Grays change colors every year. First, they lighten up until they are white or nearly white and then, the ones that are going to get 'flea bitten' specks, will get more of them every year.


----------



## ThirteenAcres (Apr 27, 2012)

Cherie, yes, she does have a grey parent. Her sire is listed as grey on his pedigree and on the profile for the ranch that owned him. His pedigree can be found here. Aust N Duke Quarter Horse

I'm attaching some photos so you can see what I mean by the markings I'm seeing. They very well may just be seasonal. The only mark I've noticed that she keeps no matter what changes her coat goes through that is NOT listed on her papers is a white oval on her hindquarters. It has stayed no matter what.
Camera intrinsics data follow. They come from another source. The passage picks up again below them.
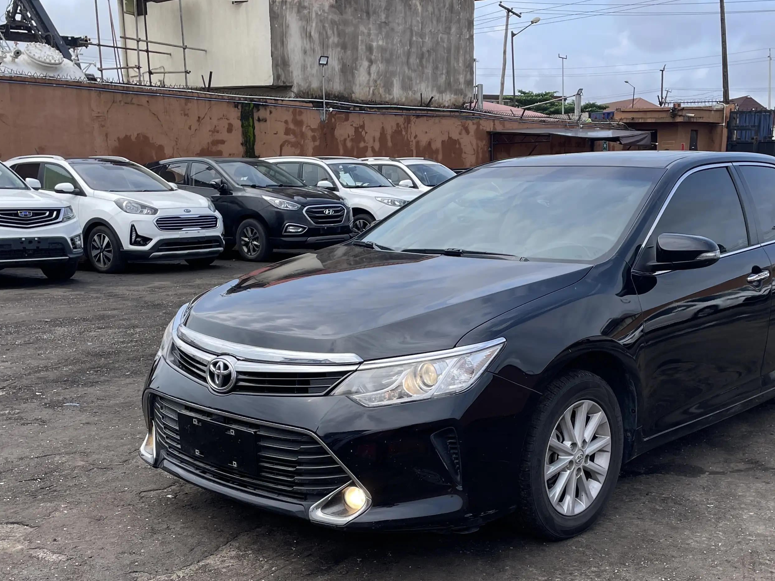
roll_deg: +0.0
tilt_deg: -13.7
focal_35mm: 42
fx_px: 940
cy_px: 390
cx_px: 473
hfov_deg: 44.5
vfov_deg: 34.0
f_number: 1.6
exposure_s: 1/759
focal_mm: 4.2
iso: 32
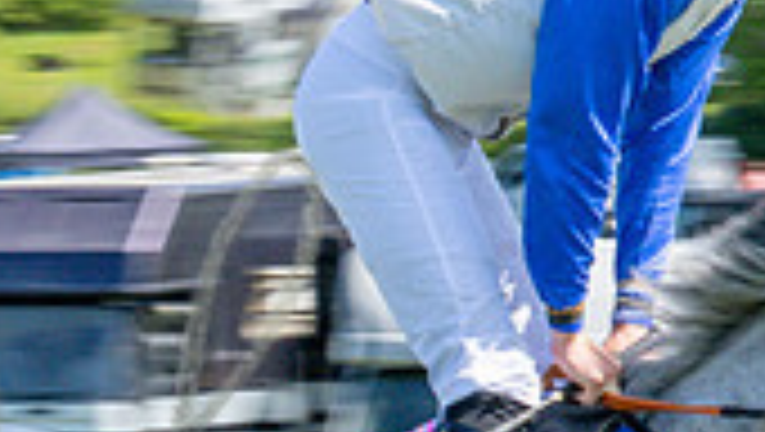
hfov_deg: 4.9
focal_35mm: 437
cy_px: 464
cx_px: 384
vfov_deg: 2.8
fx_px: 8873
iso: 200
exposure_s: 1/160
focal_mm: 70
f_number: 18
And this picture just kinda shows how her legs have started to get lighter. I figured it was seasonal, but wasn't sure at what point I should send in the corrections and pictures.


----------



## Ripper (Apr 1, 2012)

My show gelding was listed as a red dun.

He was a red roan.

The only slight problem was at the world show.

Then it was cleared up.....it was a little stressful.

I never did change them.


----------



## Poseidon (Oct 1, 2010)

Only show what white markings she was born with. They most likely won't be immediately visible after she's entirely gray, but they will have pink skin underneath rather than dark. The "socks" created by the graying process will still have dark skin under them and are not the same as a white marking.


----------